Making the decision to apply to adopt, especially as a single person, was a life changing decision.
Louisa describes her journey to win equal maternity rights for adoptive parents in Dorset
Having worked for the County Council Children’s Services for the past 17 years, including in social work, adoption felt like the right fit for me.
One of my first considerations was to look at how I would cope financially. As a manager of several Sure Start Children’s Centres and having several staff on maternity leave, I was aware that the occupational element of maternity pay would certainly help me financially to take a year off to bond and settle with my new arrival when an adoption match was made.
It was at this point that I discovered that Dorset did not pay the occupational element to adoptive parents; you were only entitled to ‘maternity pay’ if you have a birth child. This was an utter shock and surprise as almost all statutory pay and employments rights relating to maternity and adoption leave are the same. Convinced it was an error, I contacted Amanda Brown at UNISON, who linked me with the Women’s Advisor in our branch of the union, Becky Brookman.
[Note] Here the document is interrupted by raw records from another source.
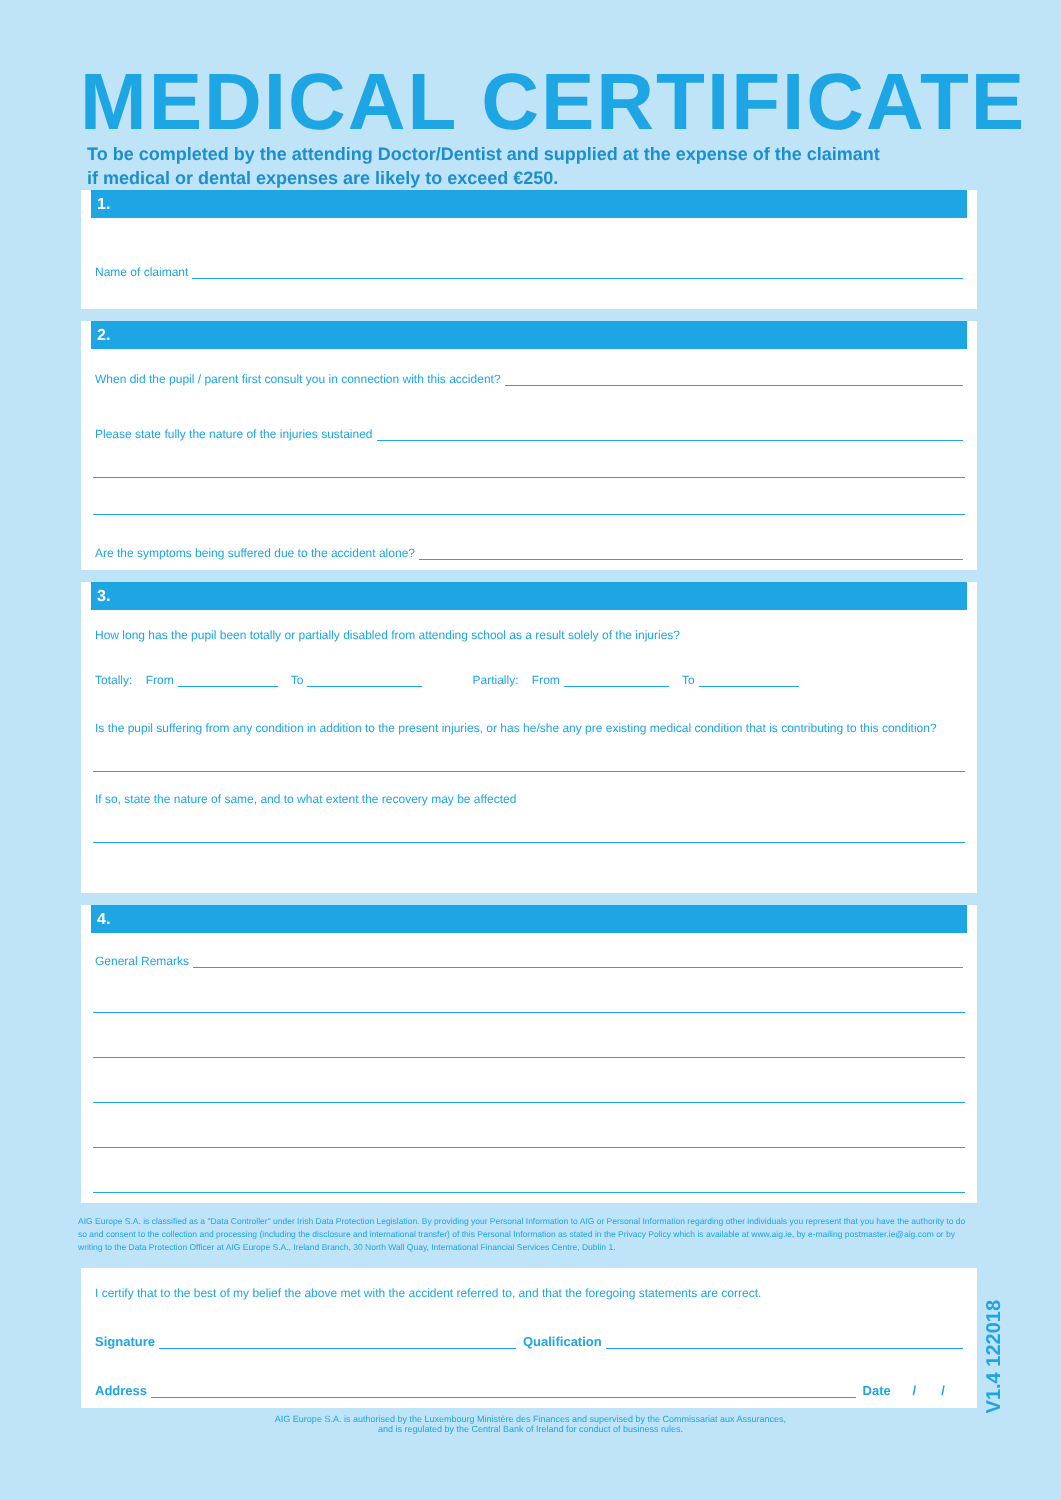MEDICAL CERTIFICATE
To be completed by the attending Doctor/Dentist and supplied at the expense of the claimant if medical or dental expenses are likely to exceed €250.
1.
Name of claimant
2.
When did the pupil / parent first consult you in connection with this accident?
Please state fully the nature of the injuries sustained
Are the symptoms being suffered due to the accident alone?
3.
How long has the pupil been totally or partially disabled from attending school as a result solely of the injuries?
Totally: From To Partially: From To
Is the pupil suffering from any condition in addition to the present injuries, or has he/she any pre existing medical condition that is contributing to this condition?
If so, state the nature of same, and to what extent the recovery may be affected
4.
General Remarks
AIG Europe S.A. is classified as a "Data Controller" under Irish Data Protection Legislation. By providing your Personal Information to AIG or Personal Information regarding other individuals you represent that you have the authority to do so and consent to the collection and processing (including the disclosure and international transfer) of this Personal Information as stated in the Privacy Policy which is available at www.aig.ie, by e-mailing postmaster.ie@aig.com or by writing to the Data Protection Officer at AIG Europe S.A., Ireland Branch, 30 North Wall Quay, International Financial Services Centre, Dublin 1.
I certify that to the best of my belief the above met with the accident referred to, and that the foregoing statements are correct.
Signature Qualification
Address Date / /
AIG Europe S.A. is authorised by the Luxembourg Ministère des Finances and supervised by the Commissariat aux Assurances,
and is regulated by the Central Bank of Ireland for conduct of business rules.
V1.4 122018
It wasn’t an error. UNISON too were surprised that such a a distinction was made and looking into this Becky found out that no other public sector organisation in the whole of the South of England made this distinction between adoptive new parents and those having birth children. This was a huge blow for me as it meant that I could not possibly afford to adopt a child at all; I was devastated, with a mortgage and bills to pay – there was no way I could afford to adopt.
UNISON were brilliant and raised the issue with the County Council, and I am delighted to say that after a year of championing the policy has now changed!
When I heard the news – it was very emotional! Any parent adopting who works for the County Council will now be entitled to the same pay as those who have birth children. I am delighted to say that I am now progressing though with my adoption application – this change of policy has meant that I can now (hopefully!) become a parent. A massive thank you to UNISON!